L’exactitude de la politesse, qui est à quelques égards une vertu, puisqu’elle exige souvent des sacrifices, a introduit dans Vienne les plus ennuyeux usages possibles. Toute la bonne compagnie se transporte en masse d’un salon à l’autre trois ou quatre fois par semaine. On perd un certain temps pour la toilette nécessaire dans ces grandes réunions, on en perd dans la rue, on en perd sur les escaliers en attendant que le tour de sa voiture arrive, on en perd en restant trois heures à table ; et il est impossible, dans ces assemblées nombreuses, de rien entendre qui sorte du cercle des phrases convenues. C’est une habile invention de la médiocrité pour annuler les facultés de l’esprit, que cette exhibition journalière de tous les individus les uns aux autres. S’il étoit reconnu qu’il faut considérer la pensée comme une maladie contre laquelle un régime régulier est nécessaire, on ne sauroit rien imaginer de mieux qu’un genre de distraction à la fois étourdissant et insipide : une telle distraction ne permet de suivre aucune idée, et transforme le langage en un gazouillement qui peut être appris aux hommes comme à des oiseaux.

J’ai vu représenter à Vienne une pièce dans laquelle Arlequin arrivoit revêtu d’une grande robe et d’une magnifique perruque, et tout à coup il s’escamotoit lui-même, laissoit debout sa robe et sa perruque pour figurer à sa place, et s’en alloit vivre ailleurs ; on seroit tenté de proposer ce tour de passe-passe à ceux qui fréquentent les grandes assemblées. On n’y va point pour rencontrer l’objet auquel on désireroit de plaire ; la sévérité des mœurs et la tranquillité de l’âme concentrent, en Autriche, les affections au sein de sa famille. On n’y va point par ambition, car tout se passe avec tant de régularité dans ce pays, que l’intrigue y a peu de prise, et ce n’est pas d’ailleurs au milieu de la société qu’elle pourroit trouver à s’exercer. Ces visites et ces cercles sont imaginés pour que tous fassent la même chose à la même heure ; on préfère ainsi l’ennui qu’on partage avec ses semblables à l’amusement qu’on seroit forcé de se créer chez soi.
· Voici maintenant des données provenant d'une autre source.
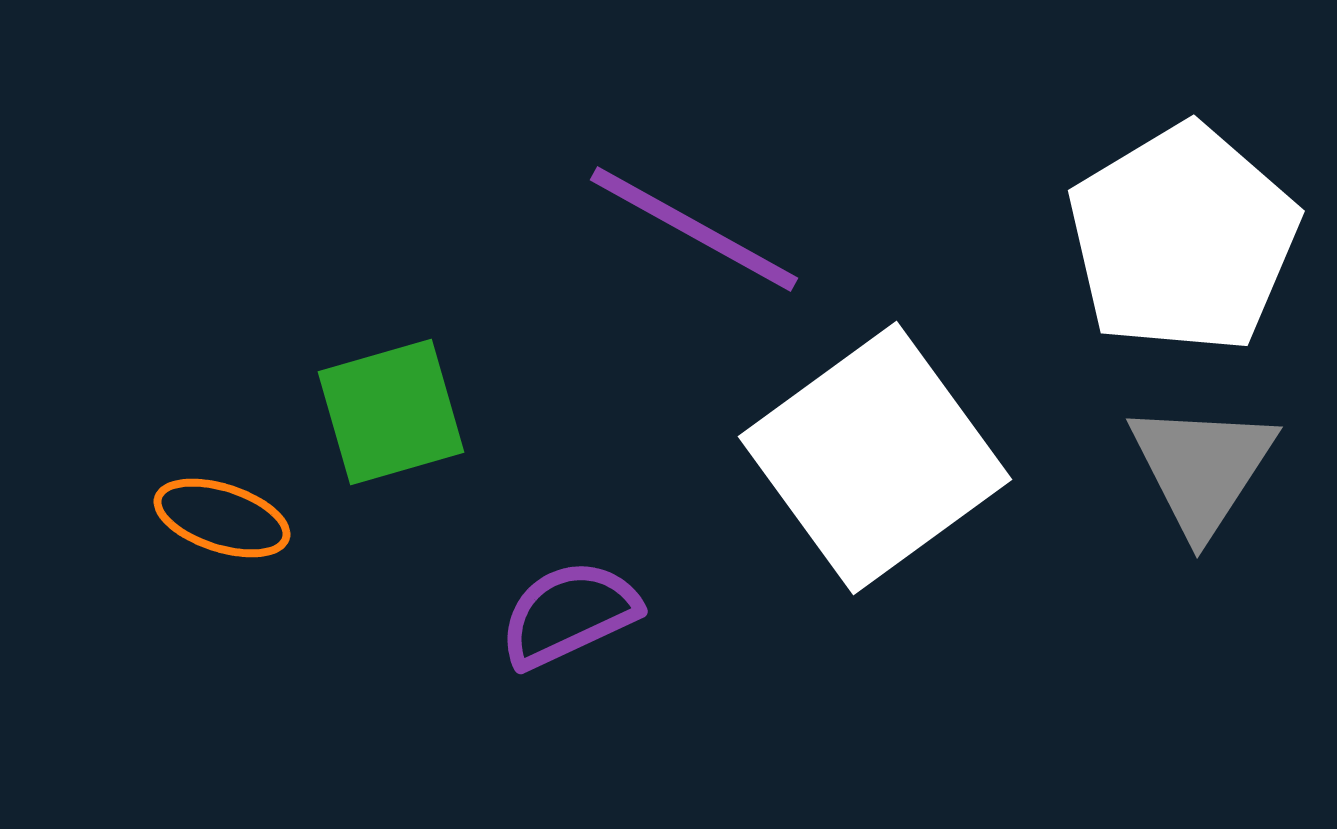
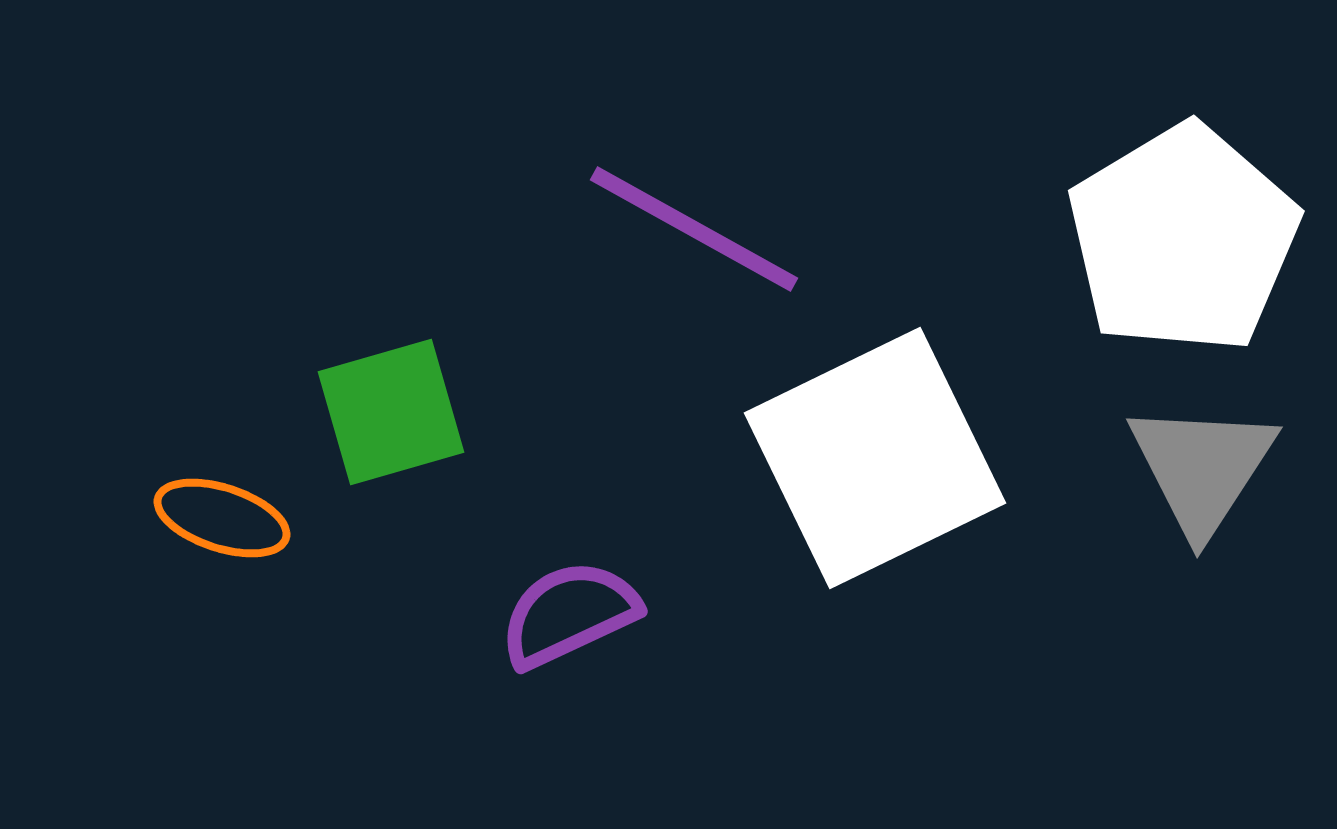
white square: rotated 10 degrees clockwise
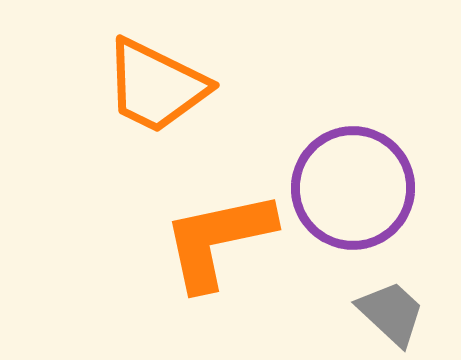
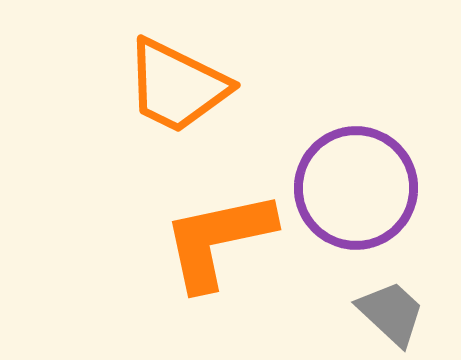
orange trapezoid: moved 21 px right
purple circle: moved 3 px right
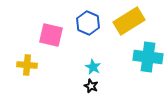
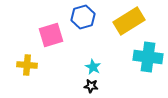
blue hexagon: moved 5 px left, 6 px up; rotated 20 degrees clockwise
pink square: rotated 30 degrees counterclockwise
black star: rotated 16 degrees counterclockwise
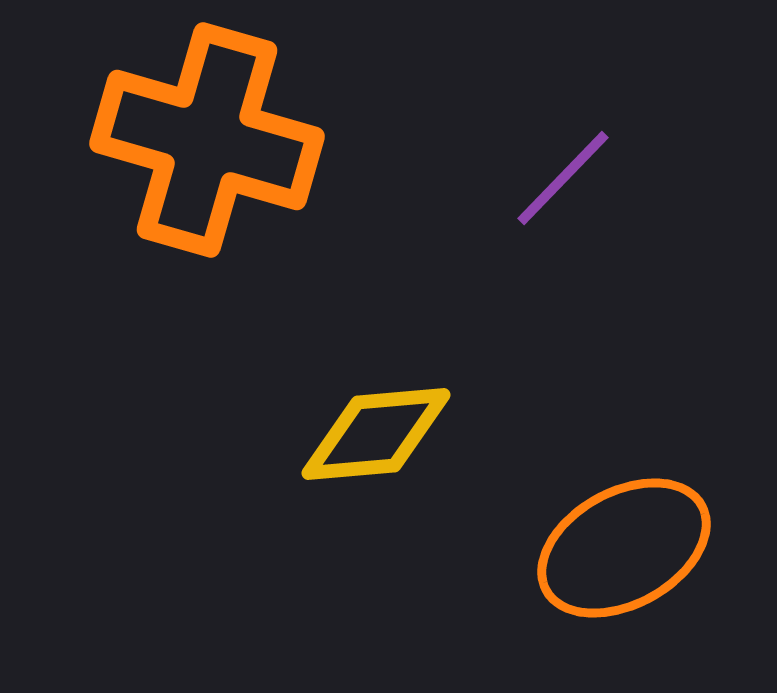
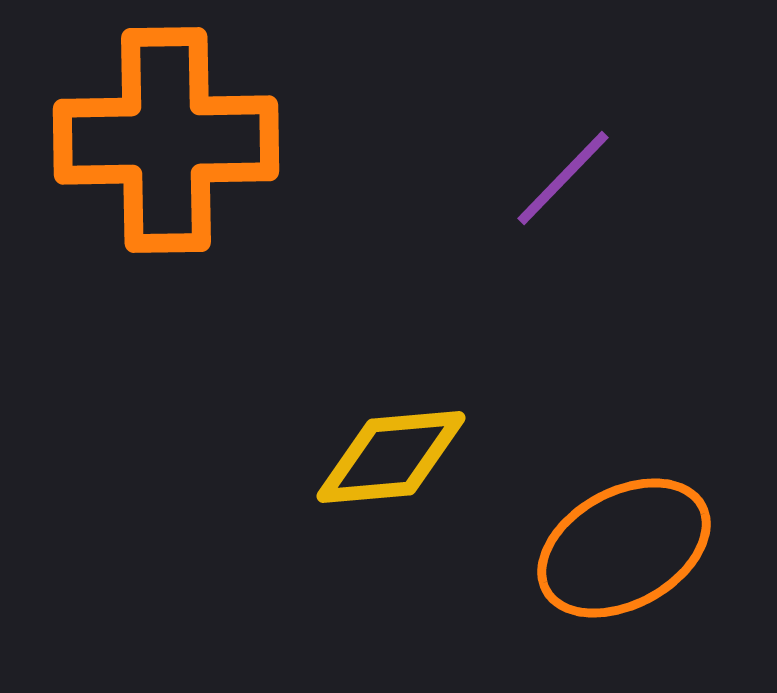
orange cross: moved 41 px left; rotated 17 degrees counterclockwise
yellow diamond: moved 15 px right, 23 px down
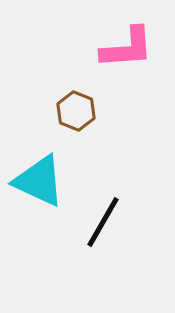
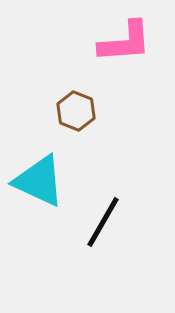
pink L-shape: moved 2 px left, 6 px up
Les grandes assemblées, les grands dîners ont aussi lieu dans d’autres villes ; mais comme on y rencontre d’ordinaire tous les individus remarquables du pays où l’on est, il y a plus de moyens d’échapper à ces formules de conversation, qui, dans de semblables réunions, succèdent aux révérences, et les continuent en paroles. La société ne sert point en Autriche, comme en France, à développer l’esprit ni à l’animer ; elle ne laisse dans la tête que du bruit et du vide : aussi les hommes les plus spirituels du pays ont-ils soin, pour la plupart, de s’en éloigner ; les femmes seules y paroissent, et l’on est étonné de l’esprit qu’elles ont, malgré le genre de vie qu’elles mènent. Les étrangers apprécient l’agrément de leur entretien ; mais ce qu’on rencontre le moins dans les salons de la capitale de l’Allemagne, ce sont des Allemands.

L’on peut se plaire dans la société de Vienne, par la sûreté, l’élégance et la noblesse des manières que les femmes y font régner ; mais il y manque quelque chose à dire, quelque chose à faire, un but, un intérêt. On voudroit que le jour fût différent de la veille, sans que pourtant cette variété brisât la chaîne des affections et des habitudes. La monotonie, dans la retraite, tranquillise l’âme ; la monotonie, dans le grand monde, fatigue l’esprit.